WHAT THIS TASK INVOLVES: List every Java command-line option that appears in the mailing-list thread below on garbage-collection crashes.

PAGE EXCERPT:
Re: Out of core execution has no effect on GC crash

Alexander Asplund Tue, 10 Sep 2013 15:27:17 -0700

Correction: the computation does not actually stall - it does
complains a bit that the directories cannot be created and then
eventually moves to the next superstep. I guess this means I'm
actually fitting all the data in memory?


On 9/10/13, Alexander Asplund <alexaspl...@gmail.com> wrote:
> Thanks, disabling GC overhead limit did the trick!
>
> I did however run into another issue - the computation ends up
> stalling when it tries to write partitions to disk. All the workers
> keep sending out messages about DiskBackedPartitionStore failed to
> create directory _bsp/_partitions/_jobxxxxx/part-vertices-xxx
>
> On 9/10/13, Claudio Martella <claudio.marte...@gmail.com> wrote:
>> As David mentions, even with OOC, the objects are still created (and yes,
>> often soon destroyed after spilled to disk) putting pressure on the GC.
>> Moreover, with the increase in size of the graph, the number of in-memory
>> vertices is not the only increasing chunk of memory, as there are other
>> memory stores around the codebase that get filled, such as caches etc.
>>
>> Try increasing the heap to something reasonable for your machines.
>>
>>
>> On Tue, Sep 10, 2013 at 3:21 AM, David Boyd
>> <db...@data-tactics-corp.com>wrote:
>>
>>> Alexander:
>>>     You might try turning off the GC Overhead limit
>>> (-XX:-UseGCOverheadLimit)
>>> Also you could turn on verbose GC logging (-verbose:gc
>>> -Xloggc:/tmp/@taskid@.gc)
>>> to see what is happening.
>>> Because the OOC still has to create and destroy objects I suspect that
>>> the
>>> heap is just
>>> getting really fragmented.
>>>
>>> There are options that you can set with Java to change the type of
>>> garbage
>>> collection and
>>> how it is scheduled as well.
>>>
>>> You might up the heap size slightly - what is the default heap size on
>>> your cluster?
>>>
>>>
>>> On 9/9/2013 8:33 PM, Alexander Asplund wrote:
>>>
>>>> A small note: I'm not seeing any partitions directory being formed
>>>> under _bsp, which is where I have understood that they should be
>>>> appearing.
>>>>
>>>> On 9/10/13, Alexander Asplund <alexaspl...@gmail.com> wrote:
>>>>
>>>>> Really appreciate the swift responses! Thanks again.

EXCERPTED DATA:
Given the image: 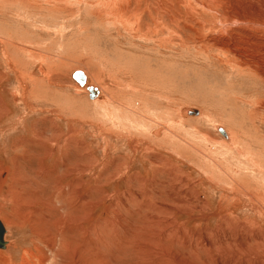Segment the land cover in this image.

...

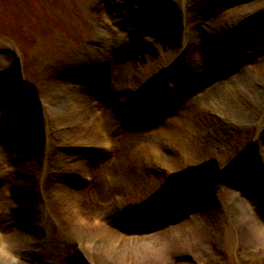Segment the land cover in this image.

EXERCISE SOLUTION:
-XX:-UseGCOverheadLimit
-verbose:gc
-Xloggc:/tmp/@taskid@.gc